Sin embargo, Pedro no llamó a nadie. Seguía buscando, intentando ponerse en el lugar de Nicolás y planteándose las mismas preguntas de antes. A la cuestión de si realmente el niño había tomado aquella dirección le encontraba siempre la misma respuesta: la fuerza del viento habría bastado para empujarlo hacia allí, no habría podido caminar contra la tormenta; además, así le habría dado la espalda a los relámpagos.

¡Maldición, seguro que había ido hacia donde él decía! No había tenido otro remedio.

Pero ¿dónde estaba?

Era imposible que hubieran pasado a su lado sin verlo, ¿o no? Antes de que emprendieran la marcha, Pedro había recordado a los voluntarios que debían examinar cualquier rincón, matorrales, troncos caídos, árboles en los que un niño pudiera esconderse de la tormenta. Estaba convencido de que habían seguido sus indicaciones. Aquellos hombres estaban tan preocupados como él.

Así pues, ¿dónde estaba?

Lamentó que no dispusieran de gafas de visión nocturna, algo que les ayudara a sobreponerse a las limitaciones que la oscuridad les imponía, algo que les permitiera descubrir el paradero de Nicolás  mediante la imagen de su calor corporal. A pesar de que sabía que semejantes equipos se podían adquirir en un comercio, no le constaba que nadie en Edenton dispusiera de ellos. Ni falta hace decir que el servicio de bomberos tampoco los tenía: ¿cómo iba a tenerlos si ni siquiera se podía permitir una plantilla fija? Igual que en todas las ciudades pequeñas, los recursos de su comunidad eran limitados.
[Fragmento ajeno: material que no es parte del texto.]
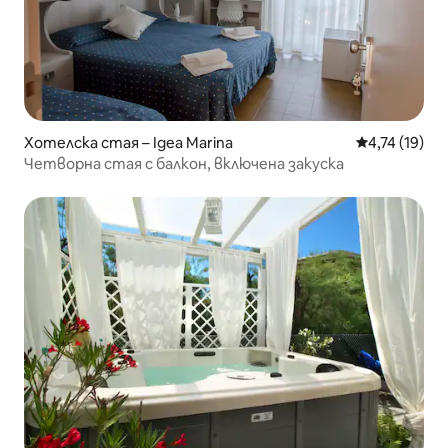
Хотелска стая – Igea Marina
Средна оценк
4,74 (19)
Четворна стая с балкон, включена закуска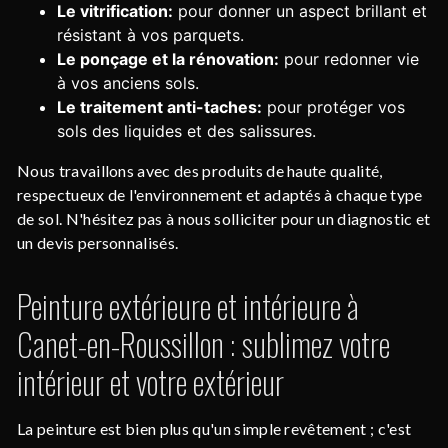
Le vitrification:
pour donner un aspect brillant et
résistant à vos parquets.
Le ponçage et la rénovation:
pour redonner vie
à vos anciens sols.
Le traitement anti-taches:
pour protéger vos
sols des liquides et des salissures.
Nous travaillons avec des produits de haute qualité,
respectueux de l'environnement et adaptés à chaque type
de sol. N'hésitez pas à nous solliciter pour un diagnostic et
un devis personnalisés.
Peinture extérieure et intérieure à
Canet-en-Roussillon : sublimez votre
intérieur et votre extérieur
La peinture est bien plus qu'un simple revêtement ; c'est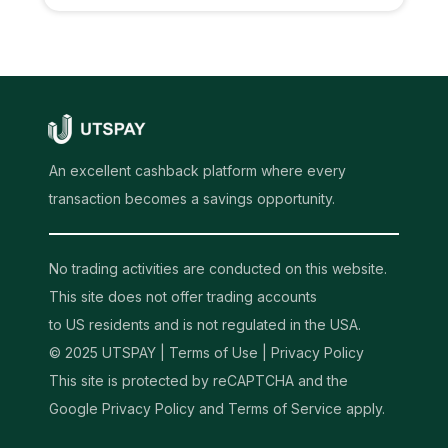
An excellent cashback platform where every
transaction becomes a savings opportunity.
No trading activities are conducted on this website.
This site does not offer trading accounts
to US residents and is not regulated in the USA.
© 2025 UTSPAY |
Terms of Use
|
Privacy Policy
This site is protected by reCAPTCHA and the
Google Privacy Policy and Terms of Service apply.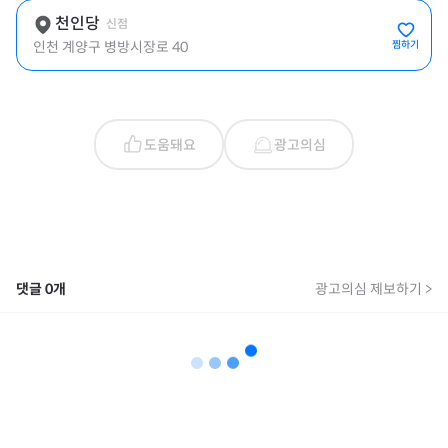
천인당
신점
인천 계양구 병방시장로 40
찜하기
도움돼요
광고의심
댓글
0
개
광고의심 제보하기 >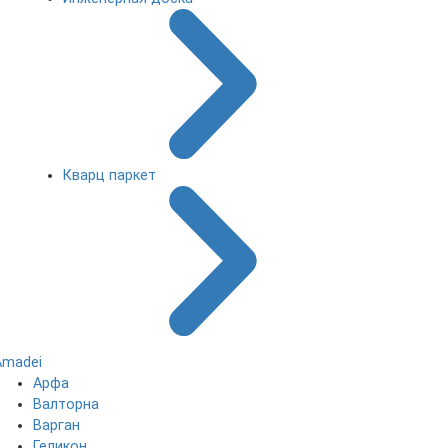
Кварц паркет
Amadei
Арфа
Валторна
Варган
Геликон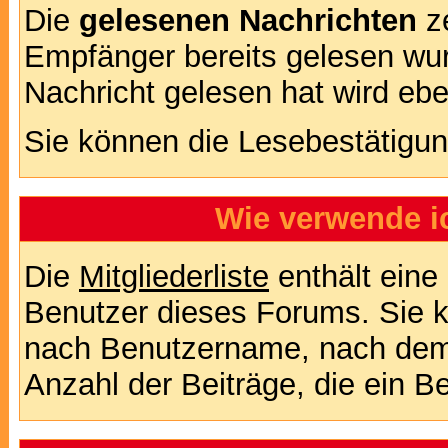
Die
gelesenen Nachrichten
ze
Empfänger bereits gelesen wur
Nachricht gelesen hat wird eb
Sie können die Lesebestätigun
Wie verwende ic
Die
Mitgliederliste
enthält eine 
Benutzer dieses Forums. Sie k
nach Benutzername, nach dem
Anzahl der Beiträge, die ein Ben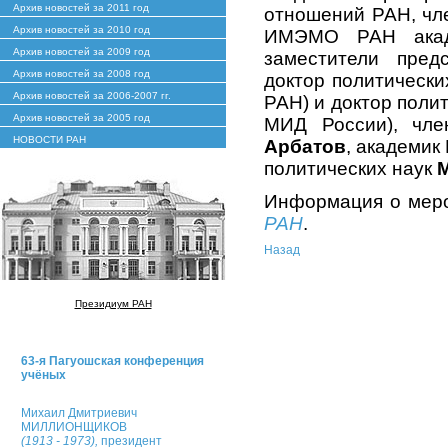
Архив новостей за 2011 год
отношений РАН, чл
Архив новостей за 2010 год
ИМЭМО РАН ака
Архив новостей за 2009 год
заместители пред
Архив новостей за 2008 год
доктор политически
Архив новостей за 2006-2007 гг.
РАН) и доктор поли
Архив новостей за 2005 год
МИД России), чл
НОВОСТИ РАН
Арбатов
, академи
политических наук
М
Информация о мер
РАН
.
Назад
Президиум РАН
63-я Пагуошская конференция
учёных
Михаил Дмитриевич
МИЛЛИОНЩИКОВ
(1913 - 1973),
президент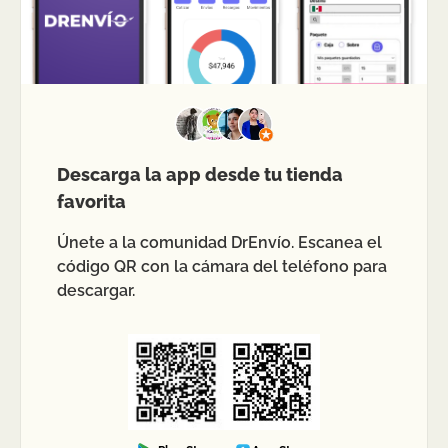
Descarga la app desde tu tienda
favorita
Únete a la comunidad DrEnvío. Escanea el
código QR con la cámara del teléfono para
descargar.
Sin embargo, la Guardia Nacional...

No le cabía duda de que ellos poseían lo necesario, pero no eran una opción: tardarían demasiado en desplazarse hasta allí. Por otra parte, tampoco podía pedir prestado ningún material porque la solicitud se eternizaría en el papeleo y la burocracia. Incluso si conseguía que milagrosamente dieran curso a su petición, el almacén más cercano se encontraba a dos horas de camino. ¡Demonios! Para cuando llegara, ya sería de día. ¡Piensa!